Spatiotemporal pattern of commitment to slowed proliferation in the embryonic mouse heart indicates progressive differentiation of the cardiac conduction system



Patterns of DNA synthesis in the developing mouse heart between ED7.5–18.5 were studied by a combination of thymidine and bromodeoxyuridine labeling techniques. From earliest stages, we found zones of slow myocyte proliferation at both the venous and arterial poles of the heart, as well as in the atrioventricular region. The labeling index was distinctly higher in nonmyocardial populations (endocardium, epicardium, and cardiac cushions).

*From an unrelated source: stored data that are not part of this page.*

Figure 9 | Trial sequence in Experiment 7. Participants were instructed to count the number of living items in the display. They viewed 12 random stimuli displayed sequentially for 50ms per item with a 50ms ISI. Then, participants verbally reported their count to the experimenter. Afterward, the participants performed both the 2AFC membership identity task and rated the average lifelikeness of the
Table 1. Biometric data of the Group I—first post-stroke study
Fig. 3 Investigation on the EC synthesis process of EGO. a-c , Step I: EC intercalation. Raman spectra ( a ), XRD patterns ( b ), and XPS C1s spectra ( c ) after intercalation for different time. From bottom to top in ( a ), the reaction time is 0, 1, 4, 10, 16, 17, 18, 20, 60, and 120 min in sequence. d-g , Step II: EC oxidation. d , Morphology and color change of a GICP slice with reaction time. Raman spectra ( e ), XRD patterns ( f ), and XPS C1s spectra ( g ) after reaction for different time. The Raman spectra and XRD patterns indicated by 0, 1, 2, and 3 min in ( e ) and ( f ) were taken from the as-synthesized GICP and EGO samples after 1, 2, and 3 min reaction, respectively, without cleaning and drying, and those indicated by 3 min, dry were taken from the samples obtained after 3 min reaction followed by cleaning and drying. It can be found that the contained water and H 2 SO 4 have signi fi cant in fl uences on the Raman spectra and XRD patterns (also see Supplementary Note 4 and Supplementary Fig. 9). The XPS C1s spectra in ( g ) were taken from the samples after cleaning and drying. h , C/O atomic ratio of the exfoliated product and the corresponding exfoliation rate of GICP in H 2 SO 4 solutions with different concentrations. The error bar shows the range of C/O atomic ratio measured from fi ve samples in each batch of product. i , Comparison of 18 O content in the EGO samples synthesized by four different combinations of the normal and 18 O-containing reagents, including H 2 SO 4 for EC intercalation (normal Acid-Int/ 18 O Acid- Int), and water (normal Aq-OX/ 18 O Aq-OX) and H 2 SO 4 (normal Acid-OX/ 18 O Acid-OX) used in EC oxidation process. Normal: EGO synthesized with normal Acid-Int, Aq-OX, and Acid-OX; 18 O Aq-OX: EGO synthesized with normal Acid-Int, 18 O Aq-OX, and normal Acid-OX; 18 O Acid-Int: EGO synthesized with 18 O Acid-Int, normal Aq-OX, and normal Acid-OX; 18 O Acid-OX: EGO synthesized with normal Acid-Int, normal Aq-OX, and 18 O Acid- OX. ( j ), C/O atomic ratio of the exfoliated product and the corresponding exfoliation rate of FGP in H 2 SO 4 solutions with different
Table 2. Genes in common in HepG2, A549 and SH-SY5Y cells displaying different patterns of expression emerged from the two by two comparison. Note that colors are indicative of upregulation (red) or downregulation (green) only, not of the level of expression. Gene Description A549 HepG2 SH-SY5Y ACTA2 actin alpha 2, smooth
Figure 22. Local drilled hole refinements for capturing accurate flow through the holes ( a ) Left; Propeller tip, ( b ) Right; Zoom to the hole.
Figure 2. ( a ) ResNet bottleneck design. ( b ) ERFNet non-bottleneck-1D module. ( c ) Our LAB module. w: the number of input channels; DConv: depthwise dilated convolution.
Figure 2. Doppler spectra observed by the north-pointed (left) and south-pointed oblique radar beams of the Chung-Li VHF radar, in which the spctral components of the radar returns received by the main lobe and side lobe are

Ventricular trabeculae showed lower proliferative activity than the ventricular compact layer after their appearance at ED9.5. Low labeling was observed in the pectinate muscles of the atria from ED11.5. The His bundle, bundle branches, and Purkinje fiber network likewise were distinguished by their lack of labeling. Thymidine birthdating (label dilution) showed that the cells in these emerging components of the cardiac conduction system terminally differentiated between ED8.5–13.5. These patterns of slowed proliferation correlate well with those in other species, and can serve as a useful marker for the forming conduction system. Anat Rec Part A 274A:773–777, 2003. © 2003 Wiley-Liss, Inc.